Viajaba una semilla en el pico de aquel ave, vaya uno a saber por qué, si porque esa era la costumbre de aquel pájaro, la de volar de norte a sur, de este a oeste juntando cosas, y en esos viajes que emprendía, siempre traía algo consigo. Esta vez, una semilla quedó atrapada en su pico y viajó muchas leguas hasta llegar a mi barrio.
Nos dimos cuenta de su llegada porque en el cantero de enfrente de mi casa, en el que faltaba el árbol que había estado por tantos años, apareció un brote.
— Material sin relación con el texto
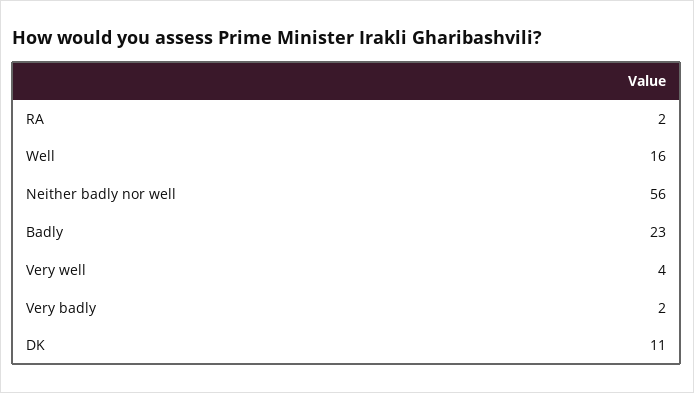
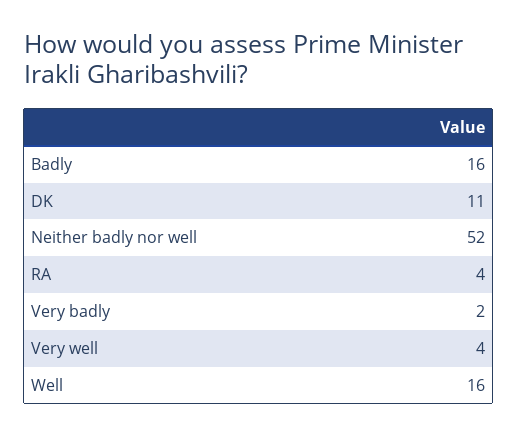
RA: 2 -> 4
Neither badly nor well: 56 -> 52
Badly: 23 -> 16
La Municipalidad había sacado el tronco seco porque de tan viejo al árbol se le había secado la raíz y era peligroso dejarlo en la vereda y que de un momento a otro cayera causando una desgracia.
Así un día, mientras volvía del supermercado miré hacia abajo atraída por un destello verde. Noté entonces que, en el cantero antes vacío, ahora había un brote. Me dije, “ahí está creciendo algo”.
Y pasó algún tiempo, no mucho, hasta que un día el retoño se convirtió en árbol. Todos los vecinos notamos que el árbol era hermoso y que había crecido demasiado rápido, pero como alegraba la cuadra con sus colores y su frondosidad, aprendimos a no juzgarlo. Es más, comenzamos a admirarlo. Entendimos su afán de crecer y de traer color y alegría.
Con ello nos dimos cuenta de que siempre habíamos encontrado más fácil juzgar y criticar que apreciar el lado bueno de las cosas. Siempre catalogamos las cosas por su lado malo, cualquier cosa: la gente, las actitudes, los regalos, los gustos de otras personas, la ropa, las intenciones, etc.
El árbol nos trajo el cambio de estimar lo diferente por lo bueno y a considerar que hay cambios que son necesarios y también beneficiosos. Luego de esta reflexión algo maravilloso ocurrió. El árbol ahora estaba poblado de frutos hermosos que nunca habíamos visto. Era un tipo de fruto nuevo. Su color iba del violeta al naranja de una punta a otra, su forma ovalada y semi-chata refulgía con un brillo excepcional.
Los vecinos nos vimos casi obligados por la curiosidad a probar esos frutos, y así cada día alguien pasaba y arrancaba cuidadosamente uno y se lo llevaba para su casa para preparar una comida, un postre, una ensalada o un pastel y después lo compartíamos. No pudimos evitar notar que todos estábamos tan contentos, que al vernos en la vereda empezábamos a charlar y a conocernos, algo que nunca habíamos hecho. Antes de la llegada del árbol no sabíamos nada el uno del otro.
Probando los manjares que cada uno hacía con los frutos del árbol nos fuimos enterando de la vida de cada uno, de nuestras ocupaciones, de cómo eran nuestras familias, pero más que nada, más que nada nos unimos. Nos dimos cuenta de que aquel a quien creíamos tan diferente, era en realidad como nosotros. Percibimos la falta de unión que nos regía, y aquel árbol nos ayudó a lograr algo que no habíamos podido hacer en tantos años: ser Comunidad y mejores personas.
El ave que trajo la semilla finalmente volvió e hizo su nido en nuestro árbol, su árbol, y vimos que era un ave celeste y blanca. Era un ave bella, su canto era armonioso y traía paz. Entonces descubrimos que la semilla era de una nueva especie. ¡Y también el árbol y sus frutos y hasta el ave! Sentimos entonces que nuestro barrio había sido elegido para volver a empezar, habíamos sido bendecidos con una nueva oportunidad para reconvertirnos.
Ahora se nos presentaba la maravillosa oportunidad de llevar este fruto al resto del mundo, y cuando empezamos a hablar de cómo hacerlo nos referimos al fruto como “El Fruto del Cielo”, porque vino en el pico de un ave, porque trajo la paz, porque inesperadamente cambió nuestras vidas y porque, aunque a veces lo olvidemos, estamos todos bajo el mismo Cielo.